What with the economic climate of recent years, we are witnessing an increase in judicial proceedings containing questionable claims, the sole purpose of which is to destabilize an adversary in an attempt to get a quick settlement to a conflictive situation. With the exception of claims for legal fees, intended to indemnify actual damages, exemplary damages take the proverbial cake as regards extraordinary claims. To a large extent, this situation is due to the widespread and sometimes unreasonable use of such claims by our neighbours to the south and to the impact created by the large amounts claimed which, at first glance, have a shocking effect.

In fact, it is not uncommon to see a claim for $100,000 and more as exemplary damages for the wrongful and cavalier breach of a contract of employment or contract for services. People, infuriated by this type of behaviour, feel that they are injured and try, by all means available to them, to recover amounts supposedly lost because of their co-contracting party’s default. Before throwing in the towel, running to the trustee in bankruptcy or to the bank to take out a loan and settle the matter, the validity of this type of claim must be studied at length to understand certain aspects. Reading this brief article may help you avoid many anxious hours and needless expenses.

For ten years or so now, we have been seeing a plethora of claims for exemplary damages that have no legal basis and the amounts that are claimed are out of line with the experiences under Quebec law. These claims are coined "false exemplary damages".
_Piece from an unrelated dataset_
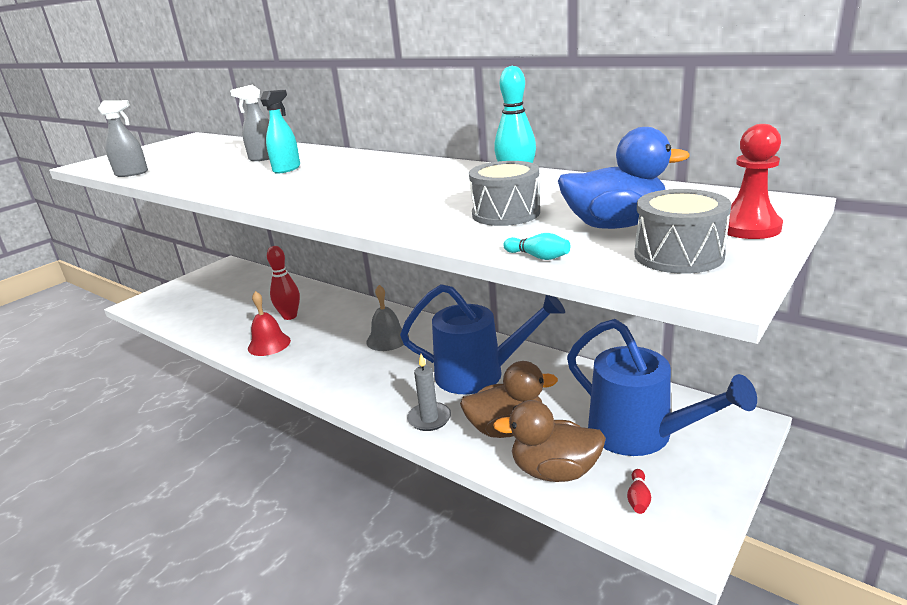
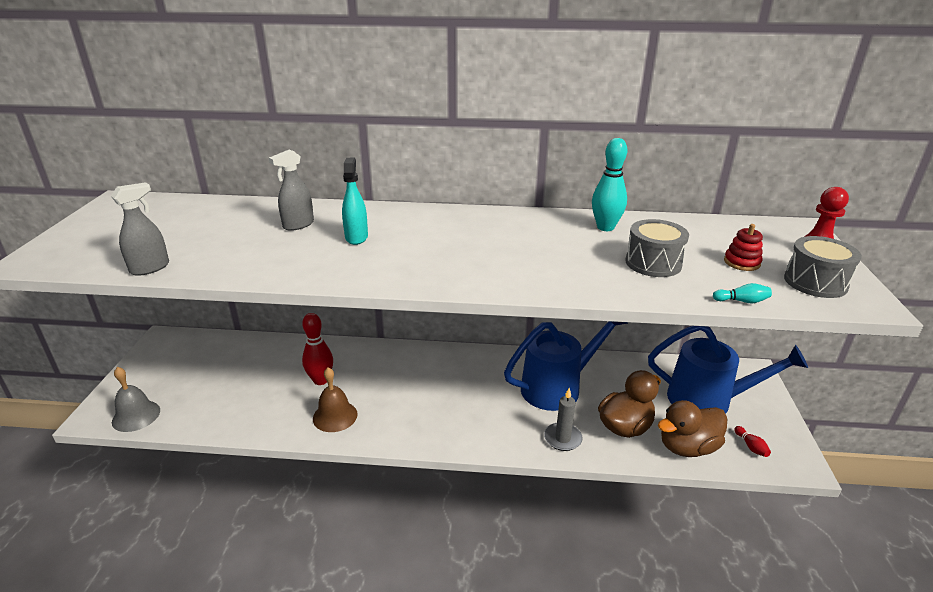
camera: 35 degrees left, 5 degrees up
(269, 344) = (335, 416): red bell -> brown bell
(387, 339) = (447, 378): grey bell -> grey bell (136, 416)
(615, 225) = (741, 262): blue duck -> red stacking toy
To start with, any claim for exemplary damages must rest on the wording of a statute that allows for the specific awarding of such damages. Whether invoking the Charter of Human Rights and Freedoms 1 , the Copyright Act 2 , or certain specific provisions under the heading of Lease in the Civil Code, the person claiming such damages must clearly show which text of the statute enables him or her to do so.

Another important aspect is that exemplary damages are dissuasive and repressive, the objective of which is not to compensate a sustained prejudice that can be measured, for instance, by an economic loss. A claim for exemplary damages, the amount of which does not correspond to a round figure should therefore seem suspect because amounts claimed and awarded as such generally correspond to lump sums. If the claimed amounts are significant, such as, for instance, $25,000 and more, there is no need to panic because Quebec courts do not, as a general rule, award large amounts as such. A study over the last seven years shows that 50% of amounts awarded by the courts do not exceed $2,500. Sometimes, larger amounts are awarded, like in certain defamation cases, but this is not the rule.

Also, even if the actions alleged in support of such a claim appear repugnant and seem to merit an award that is dissuasive in nature, in addition to any other award for the prejudice sustained, this does not mean that the case is in the bag. The claimant must also show that the aggressor hoped to and wanted to adversely affect his or her rights or that the aggressor could not ignore the fact that his or her actions would serve to violate the claimant’s fundamental rights, if the claim is based on the Charter of Human Rights and Freedoms.

The typical cases where such damages are awarded in Quebec are based essentially on the Charter of Human Rights and Freedoms. Exemplary damages may be awarded in cases of loss of reputation, sexual harassment, physical assault, discrimination in hiring and where the owner of a housing unit illegally enters the tenant’s dwelling, thereby violating the tenant’s right to privacy.

However, the court did not uphold a claim for exemplary damages against an insurance company on the grounds that it was not fast enough in paying its insured further to a loss. This was also the case for the non-payment of a real estate agent’s commission. Steps to appropriate a third-party contract did not give rise to any award in exemplary damages or the abusive breach of a contract for services or contract of employment.

The moral of the story: as tasteless dishes are often smothered in gravy, exaggerated sums claimed as exemplary damages usually veil claims that have no judicial merit in Quebec especially where a breach of contract is concerned, regardless of the nature of the contract. Unfortunately, certain decisions have allowed this type of award, which could lead some lawyers to bring more of these cases that are unfounded. Bear in mind however that, on numerous occasions, the Court of Appeal has ruled that these are erroneous decisions and that this practice has no basis in Quebec.

We must be able to recognize and expose cases of false exemplary damages so that this barely subtle practice of intimidation used by some people stops.


1 R.S.Q., c. C-12

2 R.S.C., c. C-42

The content of this article is intended to provide a general guide to the subject matter. Specialist advice should be sought about your specific circumstances.